__Work request__
Print nothing except the lines of the listing below from the line with "All rights reserved" to the line with "書院新生輔導營2023", each exactly as written, both ends included.

__Information supplied__
= Beginning of Section =

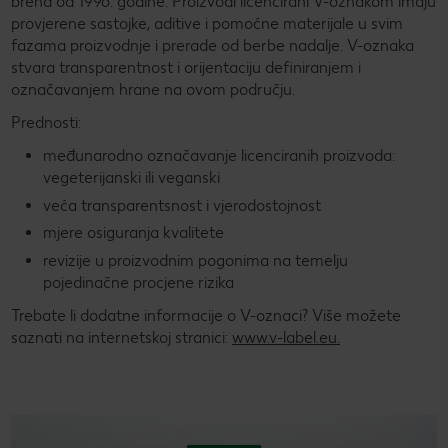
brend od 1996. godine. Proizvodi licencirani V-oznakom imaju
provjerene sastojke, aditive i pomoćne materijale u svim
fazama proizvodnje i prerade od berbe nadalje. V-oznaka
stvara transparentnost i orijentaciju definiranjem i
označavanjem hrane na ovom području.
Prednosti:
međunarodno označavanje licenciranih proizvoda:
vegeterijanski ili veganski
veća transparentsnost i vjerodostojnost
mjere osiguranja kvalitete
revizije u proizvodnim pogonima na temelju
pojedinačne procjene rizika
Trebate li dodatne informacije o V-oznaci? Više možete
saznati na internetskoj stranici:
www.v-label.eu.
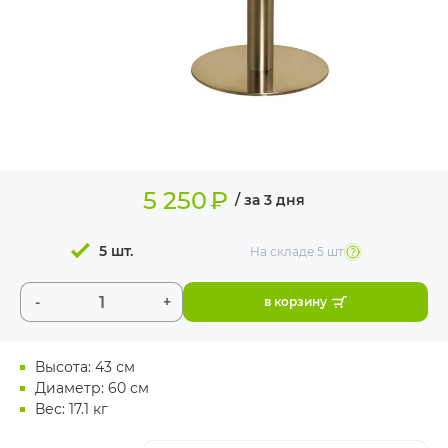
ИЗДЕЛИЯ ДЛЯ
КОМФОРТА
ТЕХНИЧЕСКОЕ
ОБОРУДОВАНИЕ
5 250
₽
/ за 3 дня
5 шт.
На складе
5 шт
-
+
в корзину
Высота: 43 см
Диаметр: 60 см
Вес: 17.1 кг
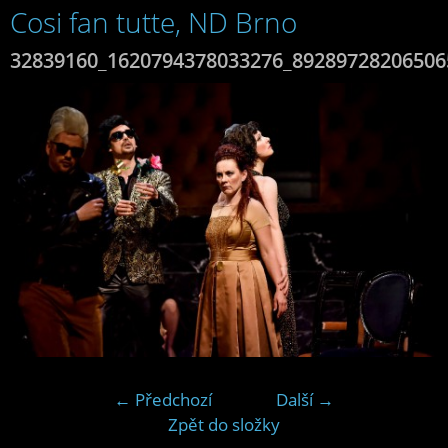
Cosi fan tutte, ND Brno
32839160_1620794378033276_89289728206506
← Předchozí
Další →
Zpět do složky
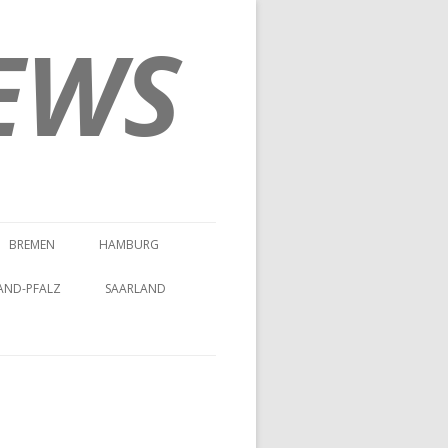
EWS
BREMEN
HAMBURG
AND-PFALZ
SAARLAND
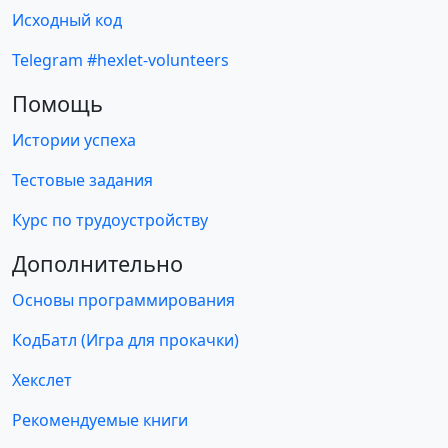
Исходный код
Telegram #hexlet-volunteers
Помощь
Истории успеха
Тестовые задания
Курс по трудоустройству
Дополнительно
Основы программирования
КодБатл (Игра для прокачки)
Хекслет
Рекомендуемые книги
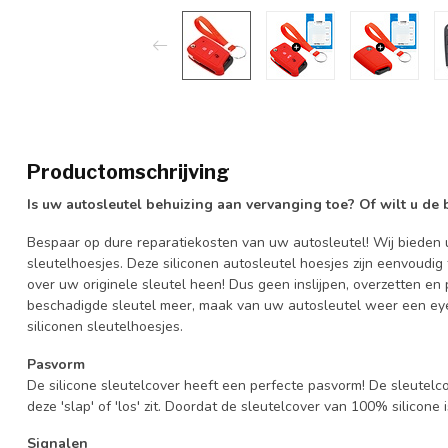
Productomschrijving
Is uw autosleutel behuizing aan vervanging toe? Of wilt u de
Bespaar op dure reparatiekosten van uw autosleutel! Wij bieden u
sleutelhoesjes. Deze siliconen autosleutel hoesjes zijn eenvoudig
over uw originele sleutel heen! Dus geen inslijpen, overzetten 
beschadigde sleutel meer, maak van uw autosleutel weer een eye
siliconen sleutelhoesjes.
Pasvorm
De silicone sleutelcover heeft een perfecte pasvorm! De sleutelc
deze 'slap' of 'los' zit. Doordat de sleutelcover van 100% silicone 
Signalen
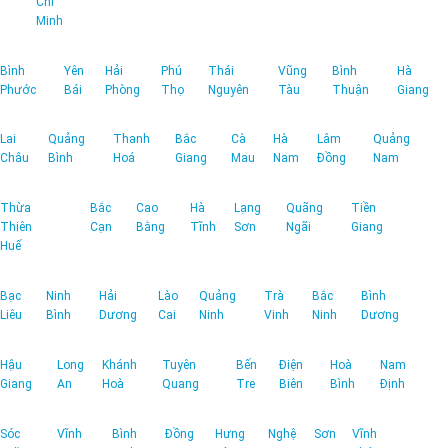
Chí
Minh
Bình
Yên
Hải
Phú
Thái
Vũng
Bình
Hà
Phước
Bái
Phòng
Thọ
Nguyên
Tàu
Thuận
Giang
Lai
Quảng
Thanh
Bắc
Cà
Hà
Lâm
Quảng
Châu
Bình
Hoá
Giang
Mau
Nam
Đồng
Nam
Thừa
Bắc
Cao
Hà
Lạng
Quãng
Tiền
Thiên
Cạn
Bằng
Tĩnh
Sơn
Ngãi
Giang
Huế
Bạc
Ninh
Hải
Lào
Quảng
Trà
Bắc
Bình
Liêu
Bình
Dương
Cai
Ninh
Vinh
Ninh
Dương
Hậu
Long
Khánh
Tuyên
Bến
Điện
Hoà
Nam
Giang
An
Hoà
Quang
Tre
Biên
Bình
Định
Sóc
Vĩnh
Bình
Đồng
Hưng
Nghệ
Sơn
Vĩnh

= End of Section =
= Beginning of Section =

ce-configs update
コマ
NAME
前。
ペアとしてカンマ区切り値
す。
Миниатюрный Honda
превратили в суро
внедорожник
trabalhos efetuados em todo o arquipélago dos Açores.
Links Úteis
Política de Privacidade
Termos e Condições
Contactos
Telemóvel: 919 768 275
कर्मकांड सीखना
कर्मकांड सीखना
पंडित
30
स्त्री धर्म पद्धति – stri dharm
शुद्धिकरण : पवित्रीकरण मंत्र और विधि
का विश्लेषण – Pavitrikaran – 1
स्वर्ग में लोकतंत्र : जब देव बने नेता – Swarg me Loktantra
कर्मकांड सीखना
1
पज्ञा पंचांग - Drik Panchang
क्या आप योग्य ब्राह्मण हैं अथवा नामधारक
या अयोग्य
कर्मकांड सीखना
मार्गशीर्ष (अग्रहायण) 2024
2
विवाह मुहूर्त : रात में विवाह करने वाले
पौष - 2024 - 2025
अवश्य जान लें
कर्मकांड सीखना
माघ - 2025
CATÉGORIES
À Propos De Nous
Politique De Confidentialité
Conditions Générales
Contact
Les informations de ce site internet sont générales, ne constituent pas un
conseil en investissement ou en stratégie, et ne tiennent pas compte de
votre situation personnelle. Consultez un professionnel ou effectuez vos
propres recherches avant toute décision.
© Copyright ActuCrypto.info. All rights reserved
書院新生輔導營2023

= End of Section =

__The completed task__
© Copyright ActuCrypto.info. All rights reserved
書院新生輔導營2023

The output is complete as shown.